Aspen native Alex Ferreira was asked to be on the U.S. Ski Team before he graduated high school. The 19-year-old freeskier competes in the halfpipe and the 2014 Olympics would be his first. Right now, he’s splitting his time between training, competing and studying. He’s enrolled in college in Utah, and he says it keeps his life balanced. Aspen Public Radio's Marci Krivonen reports.
"It keeps my routine going and it’s a good plan for me because I can go to school, go work out and then I can go train, for me, it’s so that I don’t get so wrapped up in skiing that I don’t get burned out," he says.
Outside of the classroom, the athlete has been turning heads on the halfpipe. In 2012, he ranked in the top ten in the Association of Freeskiing Professionals world championships. And, earlier this year, he competed in the X Games in Aspen and Tignes, France.
His career started in Aspen, when his mom got him on skis at age three.

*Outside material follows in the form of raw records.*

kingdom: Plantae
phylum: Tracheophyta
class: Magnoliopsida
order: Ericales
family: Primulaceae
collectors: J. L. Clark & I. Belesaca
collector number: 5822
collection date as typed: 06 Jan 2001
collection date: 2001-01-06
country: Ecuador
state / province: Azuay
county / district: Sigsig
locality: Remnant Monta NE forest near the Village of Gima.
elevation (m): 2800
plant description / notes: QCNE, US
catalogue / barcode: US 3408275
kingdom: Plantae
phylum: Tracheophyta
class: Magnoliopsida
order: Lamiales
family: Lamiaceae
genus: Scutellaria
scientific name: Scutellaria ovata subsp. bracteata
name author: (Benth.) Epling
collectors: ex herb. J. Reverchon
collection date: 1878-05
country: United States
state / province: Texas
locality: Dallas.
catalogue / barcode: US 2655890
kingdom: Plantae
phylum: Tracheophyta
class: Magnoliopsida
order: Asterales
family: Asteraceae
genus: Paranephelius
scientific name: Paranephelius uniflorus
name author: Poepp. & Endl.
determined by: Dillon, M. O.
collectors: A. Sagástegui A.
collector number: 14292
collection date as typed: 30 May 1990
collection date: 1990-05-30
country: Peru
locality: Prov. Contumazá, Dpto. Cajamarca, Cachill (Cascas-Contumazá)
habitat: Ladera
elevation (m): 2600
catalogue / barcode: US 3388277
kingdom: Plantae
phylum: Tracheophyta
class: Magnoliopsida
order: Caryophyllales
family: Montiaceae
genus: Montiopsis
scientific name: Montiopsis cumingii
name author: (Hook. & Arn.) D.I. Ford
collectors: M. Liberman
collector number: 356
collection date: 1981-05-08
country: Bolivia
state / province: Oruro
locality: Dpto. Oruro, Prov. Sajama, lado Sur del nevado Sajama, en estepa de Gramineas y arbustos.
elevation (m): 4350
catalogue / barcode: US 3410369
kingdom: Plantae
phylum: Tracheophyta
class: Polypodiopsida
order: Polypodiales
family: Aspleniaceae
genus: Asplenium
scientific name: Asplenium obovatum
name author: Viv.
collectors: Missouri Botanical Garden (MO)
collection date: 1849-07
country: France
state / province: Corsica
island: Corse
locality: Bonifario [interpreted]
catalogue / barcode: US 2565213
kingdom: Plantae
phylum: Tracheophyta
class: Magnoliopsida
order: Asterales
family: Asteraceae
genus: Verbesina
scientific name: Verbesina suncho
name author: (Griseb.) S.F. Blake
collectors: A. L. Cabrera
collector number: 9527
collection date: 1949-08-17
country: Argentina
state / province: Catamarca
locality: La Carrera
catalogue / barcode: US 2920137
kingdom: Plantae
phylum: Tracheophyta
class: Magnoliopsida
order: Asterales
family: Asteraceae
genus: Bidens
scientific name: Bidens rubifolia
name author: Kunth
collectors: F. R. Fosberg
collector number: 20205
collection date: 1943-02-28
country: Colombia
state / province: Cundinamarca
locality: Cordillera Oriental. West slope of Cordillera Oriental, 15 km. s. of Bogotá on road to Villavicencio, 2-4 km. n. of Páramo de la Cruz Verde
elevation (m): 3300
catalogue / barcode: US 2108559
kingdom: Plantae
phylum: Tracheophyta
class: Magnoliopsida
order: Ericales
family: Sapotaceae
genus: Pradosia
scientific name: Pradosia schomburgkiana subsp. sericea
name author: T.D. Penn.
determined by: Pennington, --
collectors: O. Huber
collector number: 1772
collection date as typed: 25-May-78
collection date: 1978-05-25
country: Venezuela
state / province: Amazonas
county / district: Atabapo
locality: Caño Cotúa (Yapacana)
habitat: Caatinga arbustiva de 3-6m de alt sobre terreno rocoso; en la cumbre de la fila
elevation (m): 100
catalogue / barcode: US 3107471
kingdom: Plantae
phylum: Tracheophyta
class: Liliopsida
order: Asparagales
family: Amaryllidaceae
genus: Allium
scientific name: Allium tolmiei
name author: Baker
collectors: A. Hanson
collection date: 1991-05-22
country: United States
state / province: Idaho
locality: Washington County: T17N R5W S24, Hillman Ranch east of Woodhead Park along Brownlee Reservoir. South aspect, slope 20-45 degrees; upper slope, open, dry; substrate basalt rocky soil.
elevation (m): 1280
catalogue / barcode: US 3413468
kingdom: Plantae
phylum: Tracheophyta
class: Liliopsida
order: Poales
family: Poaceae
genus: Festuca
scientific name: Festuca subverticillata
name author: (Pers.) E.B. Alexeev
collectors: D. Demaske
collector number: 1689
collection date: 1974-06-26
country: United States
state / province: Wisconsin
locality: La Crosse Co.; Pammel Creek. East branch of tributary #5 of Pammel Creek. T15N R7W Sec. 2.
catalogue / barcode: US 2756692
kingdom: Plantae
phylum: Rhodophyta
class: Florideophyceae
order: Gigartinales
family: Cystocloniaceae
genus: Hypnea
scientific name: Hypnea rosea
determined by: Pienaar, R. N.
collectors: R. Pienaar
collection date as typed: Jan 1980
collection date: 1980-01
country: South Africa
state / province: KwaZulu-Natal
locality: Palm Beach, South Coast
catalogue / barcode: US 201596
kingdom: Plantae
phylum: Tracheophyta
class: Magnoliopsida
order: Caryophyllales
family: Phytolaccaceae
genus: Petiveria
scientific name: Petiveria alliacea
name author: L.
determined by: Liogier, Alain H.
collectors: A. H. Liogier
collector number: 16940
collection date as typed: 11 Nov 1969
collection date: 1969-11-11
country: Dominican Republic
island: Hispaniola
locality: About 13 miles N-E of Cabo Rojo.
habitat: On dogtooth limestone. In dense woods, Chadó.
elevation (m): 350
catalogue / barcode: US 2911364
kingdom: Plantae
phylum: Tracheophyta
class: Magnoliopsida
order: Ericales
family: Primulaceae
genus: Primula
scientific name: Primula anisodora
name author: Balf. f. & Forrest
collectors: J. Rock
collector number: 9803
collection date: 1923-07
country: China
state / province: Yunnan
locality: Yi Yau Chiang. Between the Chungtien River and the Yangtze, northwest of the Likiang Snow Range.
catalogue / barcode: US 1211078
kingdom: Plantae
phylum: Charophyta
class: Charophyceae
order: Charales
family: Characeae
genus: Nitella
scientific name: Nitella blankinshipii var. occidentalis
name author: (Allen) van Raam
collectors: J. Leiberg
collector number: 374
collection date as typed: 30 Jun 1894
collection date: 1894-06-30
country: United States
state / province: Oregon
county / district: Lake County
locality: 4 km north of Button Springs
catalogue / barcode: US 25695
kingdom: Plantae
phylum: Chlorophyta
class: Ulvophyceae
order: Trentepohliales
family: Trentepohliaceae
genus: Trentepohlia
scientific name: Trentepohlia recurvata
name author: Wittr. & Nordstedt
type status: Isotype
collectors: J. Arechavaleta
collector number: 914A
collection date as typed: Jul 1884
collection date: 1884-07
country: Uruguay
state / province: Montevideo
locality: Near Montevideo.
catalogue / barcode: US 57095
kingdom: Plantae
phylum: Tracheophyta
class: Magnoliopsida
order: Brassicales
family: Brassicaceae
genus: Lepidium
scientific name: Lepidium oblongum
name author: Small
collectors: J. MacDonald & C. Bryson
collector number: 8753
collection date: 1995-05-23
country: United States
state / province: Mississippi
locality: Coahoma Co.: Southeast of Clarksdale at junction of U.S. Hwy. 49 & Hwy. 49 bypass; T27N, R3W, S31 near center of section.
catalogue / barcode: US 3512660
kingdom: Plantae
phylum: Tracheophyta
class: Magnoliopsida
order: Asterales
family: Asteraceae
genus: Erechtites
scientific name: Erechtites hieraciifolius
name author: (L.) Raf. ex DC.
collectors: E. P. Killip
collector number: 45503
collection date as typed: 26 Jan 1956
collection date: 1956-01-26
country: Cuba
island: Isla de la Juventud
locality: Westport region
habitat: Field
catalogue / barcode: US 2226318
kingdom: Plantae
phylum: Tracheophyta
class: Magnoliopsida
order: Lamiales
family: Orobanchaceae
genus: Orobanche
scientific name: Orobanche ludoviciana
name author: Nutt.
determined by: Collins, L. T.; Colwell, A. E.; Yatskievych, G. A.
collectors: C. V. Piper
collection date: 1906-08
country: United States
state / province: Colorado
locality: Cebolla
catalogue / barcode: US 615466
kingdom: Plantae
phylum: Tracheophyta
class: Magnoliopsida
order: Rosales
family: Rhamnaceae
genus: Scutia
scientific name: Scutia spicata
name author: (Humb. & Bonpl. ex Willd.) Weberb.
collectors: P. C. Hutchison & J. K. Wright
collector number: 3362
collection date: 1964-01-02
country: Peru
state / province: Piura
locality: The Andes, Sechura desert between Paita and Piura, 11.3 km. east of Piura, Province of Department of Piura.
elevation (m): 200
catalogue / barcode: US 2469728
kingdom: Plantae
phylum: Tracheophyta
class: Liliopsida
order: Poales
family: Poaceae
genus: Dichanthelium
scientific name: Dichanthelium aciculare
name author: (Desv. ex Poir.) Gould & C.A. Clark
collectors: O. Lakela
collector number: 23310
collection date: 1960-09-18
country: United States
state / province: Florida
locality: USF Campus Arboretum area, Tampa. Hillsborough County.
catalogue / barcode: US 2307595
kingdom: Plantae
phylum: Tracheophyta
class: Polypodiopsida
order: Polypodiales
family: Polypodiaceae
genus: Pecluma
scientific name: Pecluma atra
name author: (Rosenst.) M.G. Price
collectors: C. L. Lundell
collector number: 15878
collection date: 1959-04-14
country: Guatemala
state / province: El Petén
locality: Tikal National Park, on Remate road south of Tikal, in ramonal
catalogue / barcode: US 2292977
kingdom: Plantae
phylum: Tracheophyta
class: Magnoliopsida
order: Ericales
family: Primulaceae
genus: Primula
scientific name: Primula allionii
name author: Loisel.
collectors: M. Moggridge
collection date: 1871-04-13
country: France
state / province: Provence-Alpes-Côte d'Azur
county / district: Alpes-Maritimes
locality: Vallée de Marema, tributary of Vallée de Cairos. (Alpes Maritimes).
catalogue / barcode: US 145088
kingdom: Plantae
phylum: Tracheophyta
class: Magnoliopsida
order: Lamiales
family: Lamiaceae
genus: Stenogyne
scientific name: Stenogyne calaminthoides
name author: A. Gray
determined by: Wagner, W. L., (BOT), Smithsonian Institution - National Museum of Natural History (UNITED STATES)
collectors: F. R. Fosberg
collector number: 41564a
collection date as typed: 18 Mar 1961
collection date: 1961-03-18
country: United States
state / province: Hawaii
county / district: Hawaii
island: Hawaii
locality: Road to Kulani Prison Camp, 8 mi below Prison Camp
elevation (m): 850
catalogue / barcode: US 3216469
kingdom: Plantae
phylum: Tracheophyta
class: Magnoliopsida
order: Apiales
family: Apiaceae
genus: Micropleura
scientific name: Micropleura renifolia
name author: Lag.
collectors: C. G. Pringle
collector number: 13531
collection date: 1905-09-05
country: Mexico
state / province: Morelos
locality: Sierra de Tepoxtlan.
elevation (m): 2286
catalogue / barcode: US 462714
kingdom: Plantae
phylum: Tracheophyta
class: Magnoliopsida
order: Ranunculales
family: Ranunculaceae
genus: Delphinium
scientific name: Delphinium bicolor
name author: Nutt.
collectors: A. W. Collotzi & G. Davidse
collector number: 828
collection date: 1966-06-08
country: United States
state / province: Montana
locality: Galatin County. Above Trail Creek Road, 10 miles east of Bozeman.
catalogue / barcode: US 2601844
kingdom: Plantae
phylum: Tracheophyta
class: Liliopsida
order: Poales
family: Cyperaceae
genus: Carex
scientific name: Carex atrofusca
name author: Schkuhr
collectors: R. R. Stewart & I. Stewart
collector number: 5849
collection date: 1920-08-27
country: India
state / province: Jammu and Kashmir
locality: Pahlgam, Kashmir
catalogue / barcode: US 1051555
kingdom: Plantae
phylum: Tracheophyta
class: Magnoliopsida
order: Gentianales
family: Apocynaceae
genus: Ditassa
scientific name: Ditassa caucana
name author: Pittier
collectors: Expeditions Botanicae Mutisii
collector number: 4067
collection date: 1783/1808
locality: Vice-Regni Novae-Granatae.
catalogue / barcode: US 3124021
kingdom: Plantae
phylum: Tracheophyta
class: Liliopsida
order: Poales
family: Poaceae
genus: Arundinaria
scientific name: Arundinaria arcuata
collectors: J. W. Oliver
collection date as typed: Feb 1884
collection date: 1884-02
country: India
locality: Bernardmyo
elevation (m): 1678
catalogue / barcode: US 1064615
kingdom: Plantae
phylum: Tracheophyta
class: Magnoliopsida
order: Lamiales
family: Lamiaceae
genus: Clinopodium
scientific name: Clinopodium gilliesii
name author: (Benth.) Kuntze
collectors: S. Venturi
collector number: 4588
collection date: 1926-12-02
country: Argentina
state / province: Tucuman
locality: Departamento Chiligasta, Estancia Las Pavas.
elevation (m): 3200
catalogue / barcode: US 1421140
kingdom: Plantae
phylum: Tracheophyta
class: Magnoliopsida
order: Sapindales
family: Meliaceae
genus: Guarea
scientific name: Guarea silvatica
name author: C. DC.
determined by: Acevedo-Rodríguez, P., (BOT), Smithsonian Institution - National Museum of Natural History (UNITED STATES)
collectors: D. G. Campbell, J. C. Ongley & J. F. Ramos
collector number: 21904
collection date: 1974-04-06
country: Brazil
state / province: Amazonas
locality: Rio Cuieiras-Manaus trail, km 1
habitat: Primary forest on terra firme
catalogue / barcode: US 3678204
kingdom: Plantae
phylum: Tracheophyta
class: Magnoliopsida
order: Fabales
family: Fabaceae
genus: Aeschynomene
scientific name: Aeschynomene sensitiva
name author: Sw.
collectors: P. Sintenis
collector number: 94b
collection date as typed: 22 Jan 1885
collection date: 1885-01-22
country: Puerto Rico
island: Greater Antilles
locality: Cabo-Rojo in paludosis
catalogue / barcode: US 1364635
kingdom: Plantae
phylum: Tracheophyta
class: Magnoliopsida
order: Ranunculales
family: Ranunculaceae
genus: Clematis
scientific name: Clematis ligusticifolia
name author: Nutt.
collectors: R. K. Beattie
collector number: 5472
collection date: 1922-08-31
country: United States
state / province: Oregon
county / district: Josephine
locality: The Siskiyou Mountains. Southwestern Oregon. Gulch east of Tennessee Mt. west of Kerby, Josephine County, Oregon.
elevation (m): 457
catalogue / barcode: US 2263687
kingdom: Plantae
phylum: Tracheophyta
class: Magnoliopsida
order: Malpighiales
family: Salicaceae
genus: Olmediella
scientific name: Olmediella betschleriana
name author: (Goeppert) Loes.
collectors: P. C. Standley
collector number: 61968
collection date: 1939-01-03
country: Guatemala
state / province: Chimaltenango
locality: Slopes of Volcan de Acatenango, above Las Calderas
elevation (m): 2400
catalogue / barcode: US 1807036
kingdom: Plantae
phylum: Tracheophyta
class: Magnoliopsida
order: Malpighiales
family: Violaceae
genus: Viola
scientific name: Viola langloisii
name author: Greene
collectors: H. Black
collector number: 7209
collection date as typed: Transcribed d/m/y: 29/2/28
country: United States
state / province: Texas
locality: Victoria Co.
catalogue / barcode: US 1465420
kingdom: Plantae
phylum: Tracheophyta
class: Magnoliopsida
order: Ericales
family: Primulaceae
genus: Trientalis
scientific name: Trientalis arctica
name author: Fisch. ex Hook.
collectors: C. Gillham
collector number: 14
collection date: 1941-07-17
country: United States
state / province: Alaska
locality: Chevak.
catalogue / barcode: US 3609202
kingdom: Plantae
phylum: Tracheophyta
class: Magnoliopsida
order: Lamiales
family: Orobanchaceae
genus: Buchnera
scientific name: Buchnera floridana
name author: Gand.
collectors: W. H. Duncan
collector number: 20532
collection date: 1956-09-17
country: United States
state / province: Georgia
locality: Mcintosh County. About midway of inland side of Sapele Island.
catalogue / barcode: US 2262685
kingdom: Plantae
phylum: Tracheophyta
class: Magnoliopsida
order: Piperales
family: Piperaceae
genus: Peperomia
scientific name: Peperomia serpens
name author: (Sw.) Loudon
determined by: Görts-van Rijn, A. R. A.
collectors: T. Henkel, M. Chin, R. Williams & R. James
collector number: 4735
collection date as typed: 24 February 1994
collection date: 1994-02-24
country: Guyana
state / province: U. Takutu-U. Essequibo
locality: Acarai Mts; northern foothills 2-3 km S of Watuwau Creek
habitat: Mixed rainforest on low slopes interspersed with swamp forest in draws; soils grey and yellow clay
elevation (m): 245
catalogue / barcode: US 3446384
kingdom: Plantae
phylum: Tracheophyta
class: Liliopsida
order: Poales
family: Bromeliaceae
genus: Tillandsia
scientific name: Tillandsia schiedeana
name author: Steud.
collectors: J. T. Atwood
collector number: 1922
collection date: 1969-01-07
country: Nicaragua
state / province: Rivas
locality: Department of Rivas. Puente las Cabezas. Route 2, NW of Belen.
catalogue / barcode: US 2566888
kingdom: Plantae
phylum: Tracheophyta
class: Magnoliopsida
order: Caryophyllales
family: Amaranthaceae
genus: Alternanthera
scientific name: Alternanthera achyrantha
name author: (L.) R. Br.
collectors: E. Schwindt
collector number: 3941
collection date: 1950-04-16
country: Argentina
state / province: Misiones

"My mom loves skiing, she goes skiing every single possible minute that she possibly can. So, she would just take me out and I guess I followed my mom."
Soon, he started skiing with the Aspen Valley Ski and Snowboard Club and then came the tricks.
"We would go to training with AVSC and do the moguls and stuff, and a lot of my friends and I would go skiing and jump off the catwalks and make our own little powder jumps in my front yard. We just loved to jump and try new things and even if we knew we were going to fall super hard, we would just go for it."
Now Ferreira does tricks in the halfpipe with names like cork 360’s, cork 900 tails and a flare with a grab.
"A flare is basically a side flip and then any grab you choose, like a tail grab, a nose grab, or a nose grab, where you go behind your leg and under the foot."
So, when Ferreira flies 18 feet above the lip of the halfpipe, he’s bending every which way.
"It basically feels like you’re flying, when I’m in the air, time slows down and I can hear people on the side of the pipe. It’s really cool and it’s crazy," says Ferreira.
During a competition, the judges are watching closely for things like amplitude, technical difficulty and style.
Before, athletes like Ferreira didn’t have an opportunity to compete in the Olympics. The upcoming Games will include the discipline Ski Halfpipe for the first time.
Ferreira’s mom, Colleen Delia, says he’s got a shot at making Team USA.
"It’s a possibility, he has to compete well. The opportunity’s there and if he doesn’t make it this time around, I would imagine he’s got two more tries since he’s only 19," she says.
She’s watched his progression from powder jumps in the front yard to splitting his time between competitions and high school classes. He’s diligent, she says, and he’s had to overcome some big challenges.
"When he was in the 8th grade, he was diagnosed with a growth hormone deficiency."
Ferreira’s pituitary gland wasn’t producing enough growth hormones so, he had to take them for about four years.
"That was really hard on him and he was just driven. And, when someone would call him a pip-squeek or shorty, and if anyone said anything derogatory, he would say, ‘meet me on the track.’ And, he was fast and determined," Delia says.
She says she thinks that drive and determination will take him far in the sport of freesking. Ferreira says, right now, he’s focused on making the Olympic team.
"I’m stoked, I’m really happy. I hope I go to Sochi, I’m going to give it all I got. I’ve been training everyday and going to the gym, so I think it’ll all work out for me," he says.
Ferreira has to qualify for one of four open slots for the United States in the Ski Halfpipe discipline. The Olympic team will be announced just before the Games in February.